The Bonanza is the only slightly demented dream child of a brace of stewpot drolls named Ginny and Halvor Smedsrud in kitchen collaboration with an antic character, Douglas Moore, Yale '41, reported in some manner to be a Du Pont of Wilmington. Enamored of the Nevada wastelands and aware that, while Nevada beef and Minden lamb are among the market wonderments of our time, there is scarcely a restaurant worthy of the name between Elko and Las Vegas, the trio came by a bonanza king's mansion in Virginia City and set out to stupefy the region with threeounce cocktails, snails bourguignonne, quail in aspic, and English trifles floating in five kinds of imported liqueurs.

Since the days of the bonanza kings in the Comstock back in the seventies when John Mackay and Jim Fair were accustomed to the legendary splendors of the International Hotel, western Nevada hadn't seen such fancy doings, and the fame of the Bonanza soon spread over the Sierras and into San Francisco. Virginia City is, of course, only fifteen miles from Reno, and in no time the tourists and sightseers were phoning for reservations and splashing around in the fresh crayfish bisque in a crystal-andormolu setting of stylish Victorianism. They don't always realize that the cook was once an Eastern debutante, that the waiter and major domo is a sometime son-in-law of a celebrated French industrialist, and that the barkeep is a Yale man with his own yacht and hunters, but that doesn't bother the staff.

Usually the Bonanza closes the premises along about ten o'clock and goes down to C Street to play roulette and drink champagne in the Crystal Bar, Sawdust Corner, or one of the other cony traps which are the reason for Virginia City's twentieth-century being. Luncheon is available to all comers. Dinner by phone reservation only.

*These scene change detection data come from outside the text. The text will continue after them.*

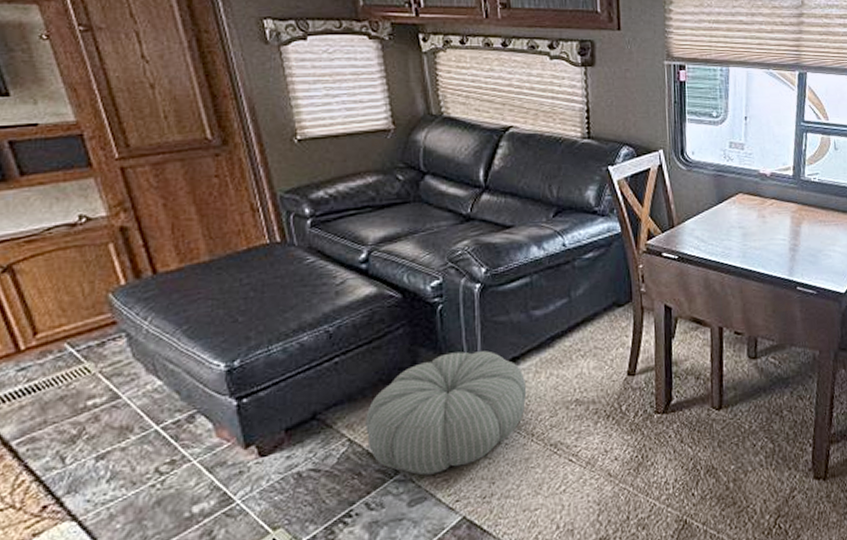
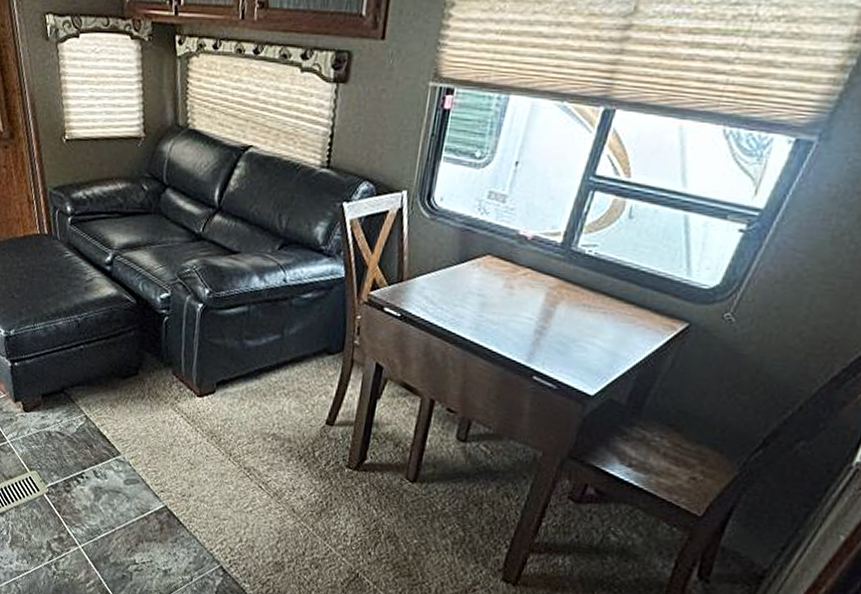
pouf: present [366,351,527,476] -> none [98,362,231,464]

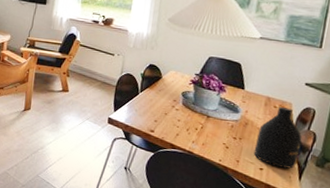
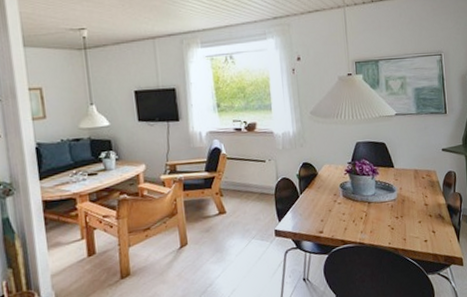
bottle: present [253,106,302,169] -> none [415,175,452,235]

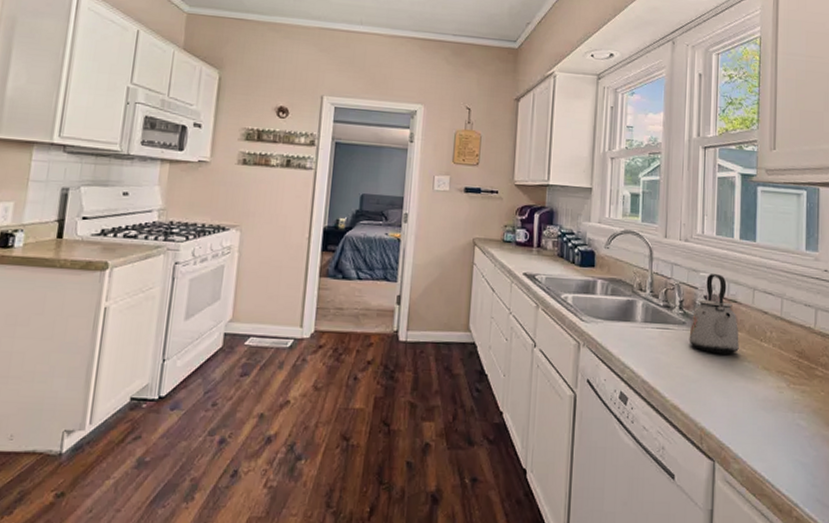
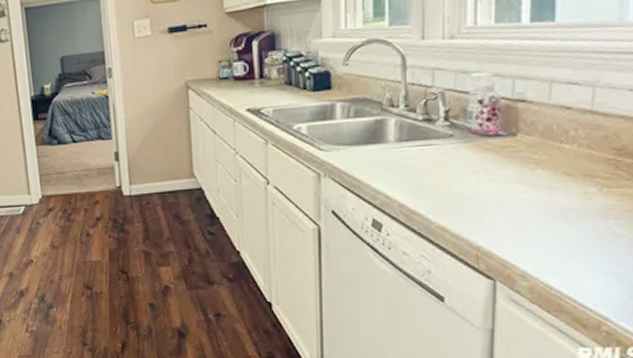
kettle: present [689,274,739,354] -> none [458,71,529,165]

This year there is going to be a less formal restaurant (how much less formal can you be than with levis all over and guests falling right through the French windows into the garden outside?) out back of the Bonanza's stately front room where the tariff won't be quite so stiff, a sort of Buttery, the management says. They found some old Virginia City wallpaper for it in, of all places, Katzenbach & Warren back in New York, and the place will probably be more gay nineties than the Old Knick over in First Avenue. In any event, the food is certain to be something that would have enchanted Soames Forsyte.